Last year was an especially intense wildfire season, but this year is proving to be just as intense. Hotter, drier climates in the western United States are causing larger and more frequent wildland fires. While the wildfires are currently impacting the West, smoke from these wildfires is spanning a much larger area, significantly impacting air quality across the entire United States.
The current spread of wildfire smoke highlights how important it is to have up-to-date information on air quality hazards. The Environmental Protection Agency (EPA) and the U.S. Forest Service (USFS) just released updates to the popular AirNow Fire and Smoke Map. The map provides near-real-time information to enhance awareness of air quality hazards from wildfire smoke.

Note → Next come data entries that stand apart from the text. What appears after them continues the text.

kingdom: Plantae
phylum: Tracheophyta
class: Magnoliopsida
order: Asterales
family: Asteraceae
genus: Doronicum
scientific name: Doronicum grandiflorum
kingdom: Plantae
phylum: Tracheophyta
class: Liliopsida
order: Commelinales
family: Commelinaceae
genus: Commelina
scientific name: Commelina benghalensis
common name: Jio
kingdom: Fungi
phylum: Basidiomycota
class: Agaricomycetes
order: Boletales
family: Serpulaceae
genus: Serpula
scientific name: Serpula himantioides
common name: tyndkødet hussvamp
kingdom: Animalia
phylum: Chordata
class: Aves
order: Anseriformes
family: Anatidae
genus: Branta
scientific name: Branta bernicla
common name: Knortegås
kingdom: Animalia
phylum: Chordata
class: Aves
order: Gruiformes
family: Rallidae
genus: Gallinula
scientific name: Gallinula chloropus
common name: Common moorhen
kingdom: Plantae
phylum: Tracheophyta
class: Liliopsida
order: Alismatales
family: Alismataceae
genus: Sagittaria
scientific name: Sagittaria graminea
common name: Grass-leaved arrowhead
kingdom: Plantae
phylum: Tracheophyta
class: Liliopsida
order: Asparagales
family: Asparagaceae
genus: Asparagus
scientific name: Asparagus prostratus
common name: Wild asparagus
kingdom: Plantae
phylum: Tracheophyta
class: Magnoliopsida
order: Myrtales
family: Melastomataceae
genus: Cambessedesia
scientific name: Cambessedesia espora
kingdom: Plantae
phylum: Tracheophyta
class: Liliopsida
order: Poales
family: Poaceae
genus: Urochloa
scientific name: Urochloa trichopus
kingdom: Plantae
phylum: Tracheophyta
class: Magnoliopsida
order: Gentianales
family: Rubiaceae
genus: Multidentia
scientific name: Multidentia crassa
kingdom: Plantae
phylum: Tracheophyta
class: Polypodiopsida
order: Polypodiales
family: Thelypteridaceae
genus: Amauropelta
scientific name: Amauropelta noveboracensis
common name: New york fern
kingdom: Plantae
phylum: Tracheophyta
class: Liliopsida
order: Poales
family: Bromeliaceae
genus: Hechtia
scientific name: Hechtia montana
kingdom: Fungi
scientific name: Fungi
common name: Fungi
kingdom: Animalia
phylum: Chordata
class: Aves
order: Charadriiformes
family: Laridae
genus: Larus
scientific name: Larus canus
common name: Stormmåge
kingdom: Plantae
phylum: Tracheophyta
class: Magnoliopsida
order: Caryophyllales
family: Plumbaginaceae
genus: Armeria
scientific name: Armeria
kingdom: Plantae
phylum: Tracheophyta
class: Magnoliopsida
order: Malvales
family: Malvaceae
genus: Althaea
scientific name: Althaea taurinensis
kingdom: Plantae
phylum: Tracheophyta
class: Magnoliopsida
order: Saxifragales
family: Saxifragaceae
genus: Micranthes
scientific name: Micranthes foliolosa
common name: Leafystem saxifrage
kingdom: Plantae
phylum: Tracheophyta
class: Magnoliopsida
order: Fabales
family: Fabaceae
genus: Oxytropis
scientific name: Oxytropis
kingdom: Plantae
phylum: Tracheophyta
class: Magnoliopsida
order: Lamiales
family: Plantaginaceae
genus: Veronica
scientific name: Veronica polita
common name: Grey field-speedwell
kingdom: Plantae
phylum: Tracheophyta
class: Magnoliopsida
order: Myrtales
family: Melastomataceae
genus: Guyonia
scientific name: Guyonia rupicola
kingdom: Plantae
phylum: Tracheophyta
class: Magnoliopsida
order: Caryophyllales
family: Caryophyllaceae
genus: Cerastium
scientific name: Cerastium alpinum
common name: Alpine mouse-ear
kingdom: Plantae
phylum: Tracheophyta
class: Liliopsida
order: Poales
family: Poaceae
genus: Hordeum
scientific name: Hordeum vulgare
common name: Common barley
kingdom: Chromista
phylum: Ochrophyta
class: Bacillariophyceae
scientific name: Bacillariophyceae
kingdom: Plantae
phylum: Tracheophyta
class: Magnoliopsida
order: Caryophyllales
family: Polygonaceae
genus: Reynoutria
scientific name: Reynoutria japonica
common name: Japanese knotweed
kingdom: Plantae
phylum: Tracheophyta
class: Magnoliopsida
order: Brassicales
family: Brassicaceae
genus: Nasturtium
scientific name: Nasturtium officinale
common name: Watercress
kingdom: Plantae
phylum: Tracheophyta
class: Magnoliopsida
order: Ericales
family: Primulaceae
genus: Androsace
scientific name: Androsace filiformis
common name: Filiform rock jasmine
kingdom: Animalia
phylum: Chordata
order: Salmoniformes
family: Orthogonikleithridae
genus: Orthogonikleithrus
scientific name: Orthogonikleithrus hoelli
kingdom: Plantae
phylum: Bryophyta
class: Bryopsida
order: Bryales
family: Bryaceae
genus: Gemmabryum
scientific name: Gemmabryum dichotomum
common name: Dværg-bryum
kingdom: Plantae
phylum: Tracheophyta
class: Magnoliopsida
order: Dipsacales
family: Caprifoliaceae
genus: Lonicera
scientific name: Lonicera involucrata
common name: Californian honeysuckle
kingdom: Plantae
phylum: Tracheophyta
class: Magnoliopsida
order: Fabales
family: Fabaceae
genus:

To make information more accessible and actionable for users, the updated Fire and Smoke Map now includes a dashboard to give users quick access to key information. Included on the dashboard is:
- The Air Quality Index (AQI) category at the monitor/sensor location.
- Information showing whether air quality is getting better or worse.
- Actions to consider taking, based on the current AQI.
The updated Fire and Smoke Map is also mobile-friendly for people who visit AirNow.gov from a smartphone or tablet. The map will be available as part of the AirNow app in the coming weeks.
The EPA and USFS launched the Fire and Smoke Map as a pilot in 2020 to provide the public with information on fire locations, smoke plumes and air quality all in one place. The map quickly became a key wildfire smoke information source for the public, with more than 7.4 million views in the map's first 3 months.